Points to Note When Viewing This as a Korean-Style Industrial Policy
What makes this case especially interesting is that it is not a unilateral decision by a single company, but one linked to government industrial policy. The government has set out a policy of promoting commercialization through more active technology transfer, and large corporations are supplying their held technologies in response. This suggests that IP policy, industrial policy, and SME policy are increasingly becoming integrated.
In this context, patents are not merely an issue for legal departments. They are part of R&D policy, growth strategy, and supply-chain strengthening measures. Especially in strategic industries such as batteries, energy, and environmental response, this kind of policy-driven use of intellectual property is likely to become even more important.
It is also worth noting that the technology-sharing program has been continuously implemented since 2017 and has already accumulated a substantial track record of technology transfers. This is not a one-off campaign; it is meaningful precisely because IP sharing is being operated as an ongoing system. A system only becomes truly useful when it continues over time, allowing companies to incorporate it into their planning and decision-making.

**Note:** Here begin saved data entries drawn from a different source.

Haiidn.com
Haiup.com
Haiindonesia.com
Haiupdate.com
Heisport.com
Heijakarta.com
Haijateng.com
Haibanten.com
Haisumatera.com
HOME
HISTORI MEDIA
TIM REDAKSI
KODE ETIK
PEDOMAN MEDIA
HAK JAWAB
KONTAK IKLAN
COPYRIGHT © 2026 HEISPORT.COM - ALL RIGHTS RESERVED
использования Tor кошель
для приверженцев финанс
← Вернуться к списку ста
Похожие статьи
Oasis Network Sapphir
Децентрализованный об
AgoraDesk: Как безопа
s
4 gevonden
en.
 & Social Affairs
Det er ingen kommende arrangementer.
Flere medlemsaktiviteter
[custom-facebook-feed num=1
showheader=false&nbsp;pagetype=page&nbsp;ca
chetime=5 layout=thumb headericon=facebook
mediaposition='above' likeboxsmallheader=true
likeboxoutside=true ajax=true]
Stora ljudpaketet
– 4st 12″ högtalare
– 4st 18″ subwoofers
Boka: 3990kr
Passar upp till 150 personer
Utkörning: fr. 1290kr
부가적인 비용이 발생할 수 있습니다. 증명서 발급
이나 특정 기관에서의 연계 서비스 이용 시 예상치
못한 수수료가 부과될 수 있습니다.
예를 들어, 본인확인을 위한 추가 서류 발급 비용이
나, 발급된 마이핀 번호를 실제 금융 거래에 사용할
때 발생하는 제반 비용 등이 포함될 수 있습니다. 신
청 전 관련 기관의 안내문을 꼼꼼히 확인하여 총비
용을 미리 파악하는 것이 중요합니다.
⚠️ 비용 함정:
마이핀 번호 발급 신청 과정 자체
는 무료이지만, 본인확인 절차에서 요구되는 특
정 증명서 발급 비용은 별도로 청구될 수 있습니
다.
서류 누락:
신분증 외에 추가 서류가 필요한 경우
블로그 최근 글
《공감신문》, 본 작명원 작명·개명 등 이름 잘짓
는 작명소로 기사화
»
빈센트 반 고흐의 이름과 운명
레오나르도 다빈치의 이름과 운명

Implications for Japanese Companies
This development is not someone else’s problem for Japanese companies. Large Japanese corporations also hold vast numbers of patents, but not all of them are directly tied to business operations. How to handle underutilized patents is a common challenge for many companies.
What is needed, therefore, is not merely a defensive mindset focused on reducing unused patents, but also an offensive mindset focused on converting unused patents into external value. There is no single method: free disclosure, low-cost licensing, demonstration partnerships, and provision to startups are all possible options. What matters is reviewing one’s IP portfolio from both a business-strategy perspective and an industrial-strategy perspective.
It also seems that patent departments are entering an era in which they will be judged not only by the number of patent applications filed or rights obtained, but by the value they create through business implementation, external collaboration, and industrial spillover effects. The center of gravity may well be shifting from the management of intellectual property to the active utilization of intellectual property.
Conclusion
At first glance, the POSCO Group’s free technology transfer appears to be a story about support for smaller businesses. In reality, however, it carries a significance far beyond that. It reflects a way of thinking that treats intellectual property not merely as a tool of exclusivity, but as a medium for rebuilding industrial competitiveness.
Going forward, the source of competitiveness will no longer be measured simply by how many patents a company holds. Rather, the key question will be how well it can determine which patents to protect, which patents to circulate, and how to convert them into strength for industry as a whole. This news seems to illustrate that turning point with remarkable clarity.